Theodore of Mopsuestia
"When [Christ] gave the bread he did not say, ‘This is the symbol of my body,’ but, ‘This is my body.’ In the same way, when he gave the cup of his blood he did not say, ‘This is the symbol of my blood,’ but, ‘This is my blood’; for he wanted us to look upon the [Eucharistic elements] after their reception of grace and the coming of the Holy Spirit not according to their nature, but receive them as they are, the body and blood of our Lord.
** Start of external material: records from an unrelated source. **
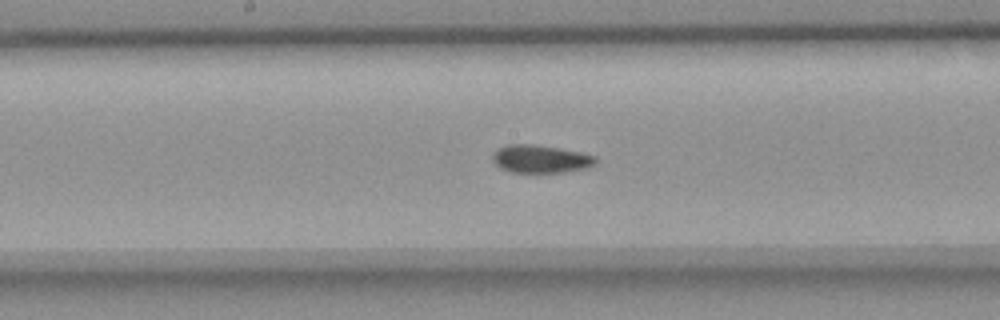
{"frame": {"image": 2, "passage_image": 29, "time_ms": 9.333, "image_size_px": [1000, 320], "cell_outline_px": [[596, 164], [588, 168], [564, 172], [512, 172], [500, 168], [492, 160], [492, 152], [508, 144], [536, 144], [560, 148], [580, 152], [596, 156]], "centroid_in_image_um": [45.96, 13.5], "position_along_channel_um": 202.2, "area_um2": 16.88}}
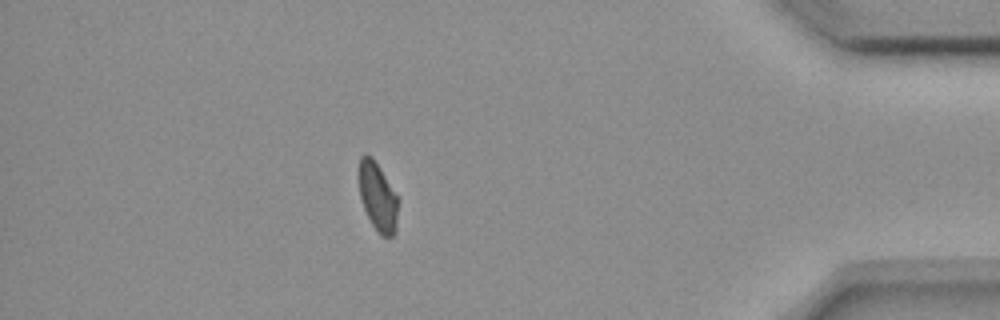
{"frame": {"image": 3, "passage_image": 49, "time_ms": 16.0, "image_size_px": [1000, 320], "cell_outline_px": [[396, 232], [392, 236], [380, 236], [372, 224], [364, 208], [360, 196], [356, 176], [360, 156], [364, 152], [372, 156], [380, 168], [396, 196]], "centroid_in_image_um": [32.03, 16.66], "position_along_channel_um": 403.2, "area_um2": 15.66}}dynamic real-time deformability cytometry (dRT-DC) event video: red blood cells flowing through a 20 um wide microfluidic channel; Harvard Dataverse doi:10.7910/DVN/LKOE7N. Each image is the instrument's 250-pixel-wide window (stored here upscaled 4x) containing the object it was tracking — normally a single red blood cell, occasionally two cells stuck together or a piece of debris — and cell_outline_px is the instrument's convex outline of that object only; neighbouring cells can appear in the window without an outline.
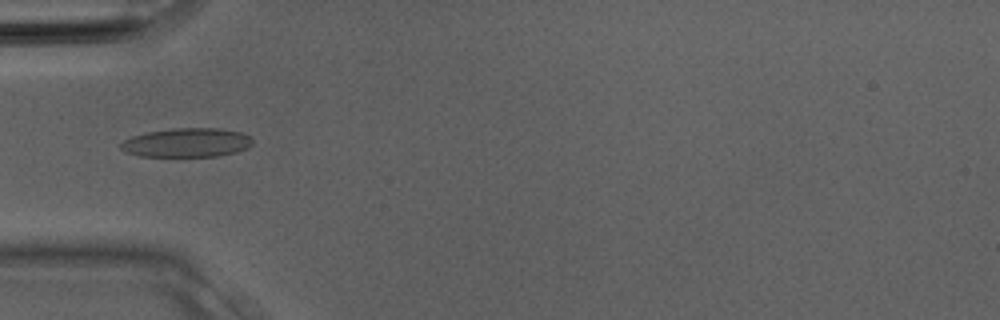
{"species": "Egyptian fruit bat (a non-hibernating species)", "species_latin": "Rousettus aegyptiacus", "temperature_condition": "room temperature", "stored_images_in_passage": 1, "camera_frame_rate_fps": 3000, "um_per_image_px": 0.085, "animal": {"sex": "male"}, "frame": {"image": 1, "passage_image": 1, "time_ms": 0.0, "image_size_px": [1000, 320], "cell_outline_px": [[252, 144], [248, 148], [236, 152], [216, 156], [140, 156], [124, 152], [120, 148], [120, 144], [124, 140], [132, 136], [148, 132], [172, 128], [220, 128], [240, 132], [252, 136]], "centroid_in_image_um": [15.89, 12.12], "position_along_channel_um": 69.1, "area_um2": 22.37}}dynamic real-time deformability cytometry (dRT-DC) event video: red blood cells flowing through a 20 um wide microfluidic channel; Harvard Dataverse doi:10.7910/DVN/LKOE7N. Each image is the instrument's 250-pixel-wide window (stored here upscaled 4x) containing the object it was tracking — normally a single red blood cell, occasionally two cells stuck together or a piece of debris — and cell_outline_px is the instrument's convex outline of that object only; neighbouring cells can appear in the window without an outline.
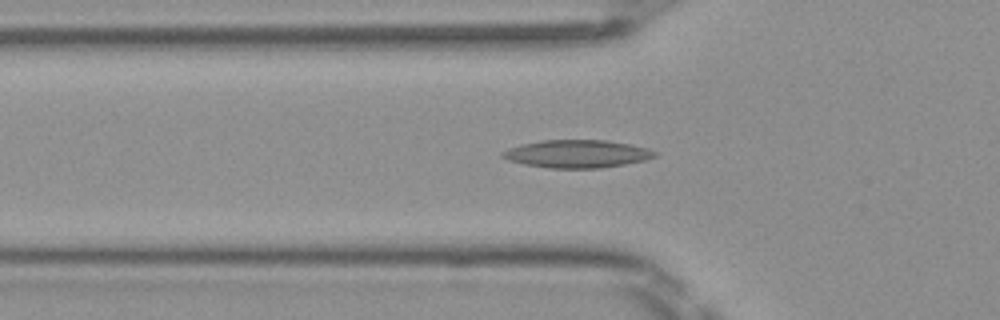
{"species": "Egyptian fruit bat (a non-hibernating species)", "species_latin": "Rousettus aegyptiacus", "temperature_condition": "room temperature", "stored_images_in_passage": 36, "camera_frame_rate_fps": 3000, "um_per_image_px": 0.085, "frame": {"image": 1, "passage_image": 6, "time_ms": 1.667, "image_size_px": [1000, 320], "cell_outline_px": [[656, 156], [644, 160], [624, 164], [600, 168], [548, 168], [524, 164], [508, 160], [500, 156], [500, 152], [508, 148], [520, 144], [540, 140], [608, 140], [628, 144], [644, 148], [656, 152]], "centroid_in_image_um": [48.97, 13.07], "position_along_channel_um": 76.8, "area_um2": 24.62}}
We ought . . . not regard [the elements] merely as bread and cup, but as the body and blood of the Lord, into which they were transformed by the descent of the Holy Spirit" (Catechetical Homilies 5:1 [A.D. 405]).
Augustine
"Christ was carried in his own hands when, referring to his own body, he said, ‘This is my body’ [Matt. 26:26]. For he carried that body in his hands" (Explanations of the Psalms 33:1:10 [A.D. 405]).
"I promised you [new Christians], who have now been baptized, a sermon in which I would explain the sacrament of the Lord’s Table. . . . That bread which you see on the altar, having been sanctified by the word of God, is the body of Christ. That chalice, or rather, what is in that chalice, having been sanctified by the word of God, is the blood of Christ" (Sermons 227 [A.D. 411]).
...
"What you see is the bread and the chalice; that is what your own eyes report to you. But what your faith obliges you to accept is that the bread is the body of Christ and the chalice is the blood of Christ. This has been said very briefly, which may perhaps be sufficient for faith; yet faith does not desire instruction" (ibid., 272).
Council of Ephesus
"We will necessarily add this also. Proclaiming the death, according to the flesh, of the only-begotten Son of God, that is Jesus Christ, confessing his resurrection from the dead, and his ascension into heaven, we offer the unbloody sacrifice in the churches, and so go on to the mystical thanksgivings, and are sanctified, having received his holy flesh and the precious blood of Christ the Savior of us all. And not as common flesh do we receive it; God forbid: nor as of a man sanctified and associated with the Word according to the unity of worth, or as having a divine indwelling, but as truly the life-giving and very flesh of the Word himself. For he is the life according to his nature as God, and when he became united to his flesh, he made it also to be life-giving" (Session 1, Letter of Cyril to Nestorius [A.D. 431]).